Para polisi di ibu kota Prancis, Paris sampai menggunakan gas air mata, meriam air atau water canon, dan pasukan berkuda untuk menghalau demonstran.
Akibatnya, para demonstran pun melakukan aksi anarkis dengan melempar proyektil, membakar mobil di jalan, dan menjarah pertokoan.
Bahkan, kericuhan pada pekan kedua ini merupakan bentrok terparah yang pernah terjadi di Paris sejak kerusuhan mahasiswa pada tahun 1968.
Adapun insiden kericuhan ini dilaporkan mengakibatkan 12 orang meninggal dunia.
Di sisi lain, Menteri Keuangan Prancis, Bruno Le Maire mengatakan aksi massa selama hampir tiga bulan ini memukul ekonomi di Prancis secara keseluruhan, dikutip dari Aljazeera.
“Beberapa keuntungan di beberapa sektor ekonomi anjlok antara 15-50 persen,” katanya tanpa menjelaskan lebih lanjut terkait persisnya.
“Dampak ini akan terus terjadi,” sambung Le Maire saat itu.
Tak sampai di situ, perusakan oleh massa pun turut mengakibatkan 75 SPBU di Paris mengalami keterlambatan penyaluran BBM lantaran diblokade oleh demonstran.
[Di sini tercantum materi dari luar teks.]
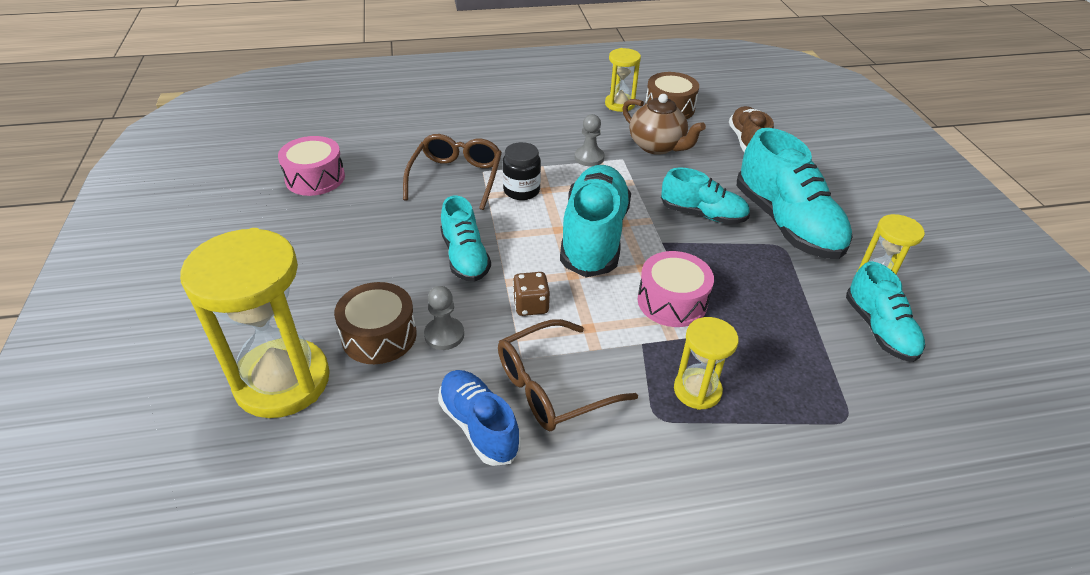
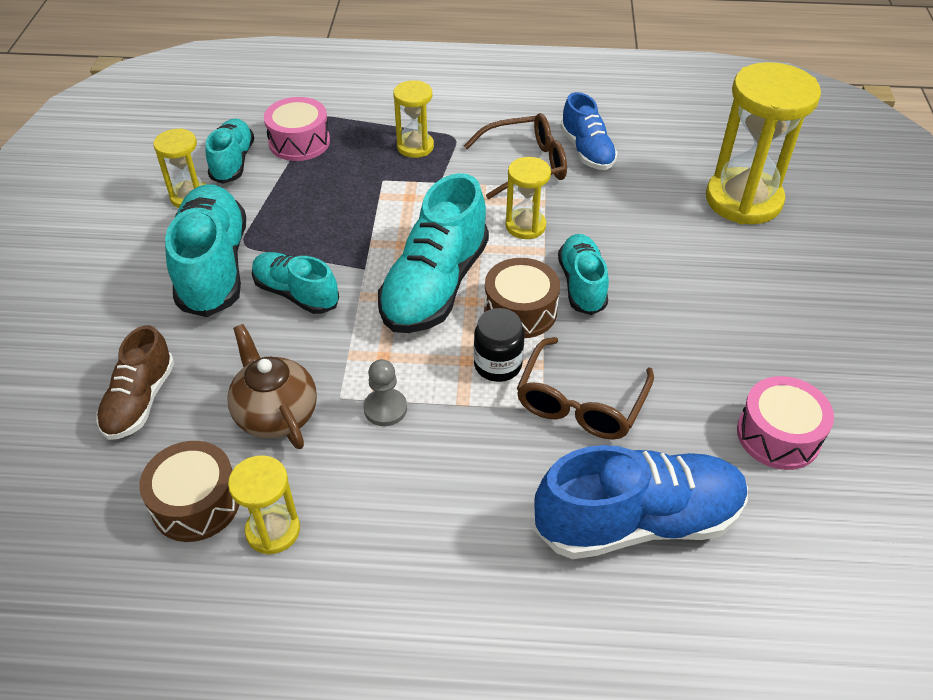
camera: 165 degrees left, 5 degrees up
(379, 336) = (667, 222): brown drum -> brown drum (520, 311)
(415, 130) = (638, 521): none -> blue shoe
(444, 335) = (609, 214): grey pawn -> none
(531, 306) = (525, 226): brown dice -> yellow hourglass
(672, 301) = (393, 209): pink drum -> pink drum (299, 142)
Akibatnya, salah satu perusahaan minyak Prancis, Total mengaku mengalami kerugian operasional mencapai 453 juta dolar AS.
Pemerintah Prancis Tunda 6 Bulan Naikan Pajak BBM
Demonstrasi besar-besaran ini menyebabkan Pemerintah Prancis menunda untuk menaikan pajak BBM pada 1 Januari 2019 dalam jangka waktu enam bulan.
Tak hanya itu, pemerintah Prancis juga melakukan penundaan untuk menaikan harga LPG dan listrik selama tiga bulan.
Kemudian, tingkat kepuasan pemerintahan Macron pun mencapai titik terendah akibat rencana kebijakannya untuk menaikan pajak BBM tersebut, menurut jajak pendapat yang dilakukan oleh Paris Match dan Sud Radio.
“Tingkat kepuasan terhadap Macron turun menjadi 23 persen dalam jajak pendapat yang dilakukan pekan lalu, turun enam poin dari bulan sebelumnya,” demikian temuan dari lembaga tersebut.